→ **AIM OF THE TASK**: Could you print the entries below exactly, starting at the line that contains "stravolgimento dell’agenda" and stopping after the last one?

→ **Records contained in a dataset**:

╔══

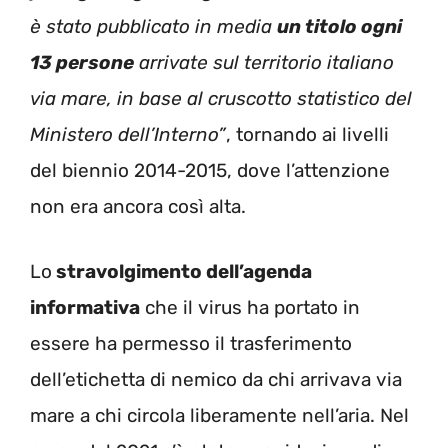
è stato pubblicato in media
un titolo ogni
13 persone
arrivate sul territorio italiano
via mare, in base al cruscotto statistico del
Ministero dell’Interno”
, tornando ai livelli
del biennio 2014-2015, dove l’attenzione
non era ancora così alta.
Lo
stravolgimento dell’agenda
informativa
che il virus ha portato in
essere ha permesso il trasferimento
dell’etichetta di nemico da chi arrivava via
mare a chi circola liberamente nell’aria. Nel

╚══

→ **RESULT**:
stravolgimento dell’agenda
informativa
che il virus ha portato in
essere ha permesso il trasferimento
dell’etichetta di nemico da chi arrivava via
mare a chi circola liberamente nell’aria. Nel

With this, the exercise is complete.